Dne 21.11.2016 v 16:48 Chris Arcand napsal(a):
> This doesn't break semver.
> It does not introduce a backwards incompatible change from the Ruby ecosystem's perspective (the change is within internal specifications and is completely compatible with previous versions of Ruby/RubyGems). You're expecting a semver contract with internal gem specifications that doesn't exist.

For better or worse, there are more views then just "Ruby/Rubygems".

As a developer of rpms, you must also have things that are intentionally public and other things that are not intentionally public. There are always gray areas where "public API" is based on your perspective.

For anyone that doesn't consume gemspec contents line by line, that's clearly not public.  Since you do, you think it's public.

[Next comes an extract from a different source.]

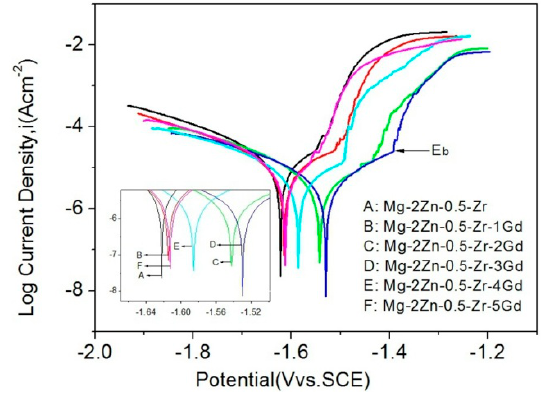
Figure 9. Polarization curves of the Mg–2.0Zn–0.5Zr–xGd alloys. Table 2. E corr , I coor , and P i of Mg–2.0Zn–0.5Zr–xGd alloys derived from the polarization curves.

>> And what I am doing with the "gem spec" output is my business, I might just checking its checksum, or I might modify it, it doesn't really matter.
> Indeed, you can do whatever you want with the output. But note, there's further proof your semver contract isn't applicable here - from the RubyGems specification, `gem spec`'s purpose is described as follows:
>> The specification command allows you to extract the specification from a gem for **examination**.
> There's no break in contract, as you're still getting what RubyGems uses...for examination.

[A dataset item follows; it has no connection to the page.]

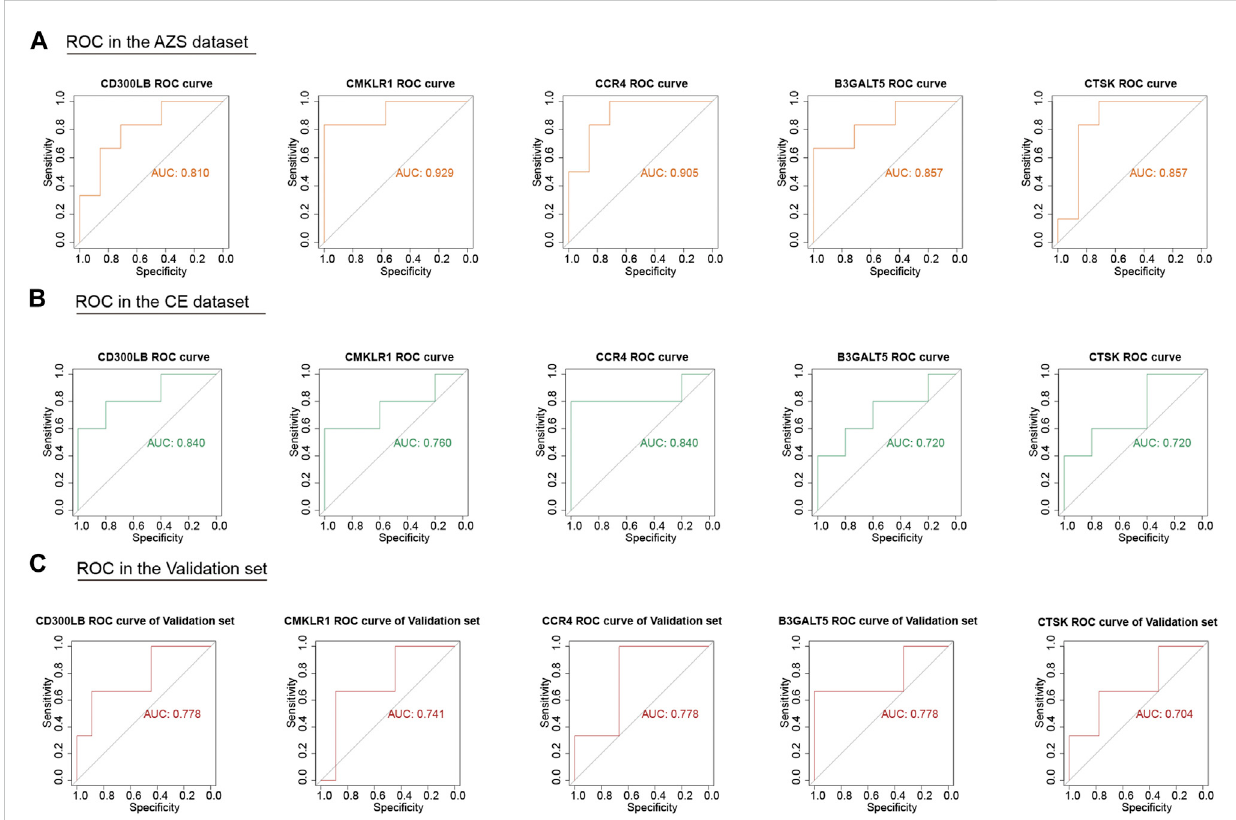
ROC analysis of fi ve hub genes ( CD300LB, CMKLR1, CCR4, B3GALT5, and CTSK ) in the AZS, CE, and validation dataset. (A) ROC analysis of fi ve hub genes in the AZS dataset. (B) ROC analysis of fi ve hub genes in the CE dataset. (C) ROC analysis of fi ve hub genes in the validation set (GSE26881).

And "examination" means that the result of "gem spec" might be different
from version to version and can be freely changed?

Technically, they're ruby compatible.  Again, this is for examination so I would think it's not meant as a public API.
Not mentioning that this wording was introduced quite recently [1] and
from the commit, there is no obvious that it would be meant as "the
ouput is just informative, don't use it for anything".

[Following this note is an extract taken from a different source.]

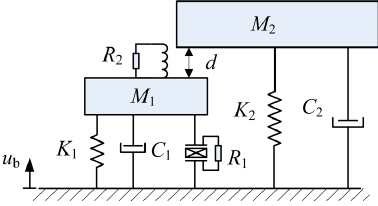
Figure 2. Lumped parameter model of the FUCHEH.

You probably have been inspecting gemspec contents before 2013 but this change is over 3 years old and has shipped with ruby since ruby 2.1 so it's not quite recent.

Just for your information, we are modifying .gemspec files for as long
as I remember. This [2] is for example one of my first commit to
ActionPack and you'll see that we were modifying .gemspec files at that
time. May be it is not nice, but unfortunately, we have to do it.

Maybe we had to modify gemspecs in 2011.  Is it possible to summarize what we need to modify gemspecs for?
Since rubygems is telling us it's not a public API, even if we can't remove all of the gemspec modifications, it's probably best to try to remove the easier ones.

Note, we can continue to modify the gemspecs with the knowledge that any new rubygems version could break us.  That's a risk we can choose to accept.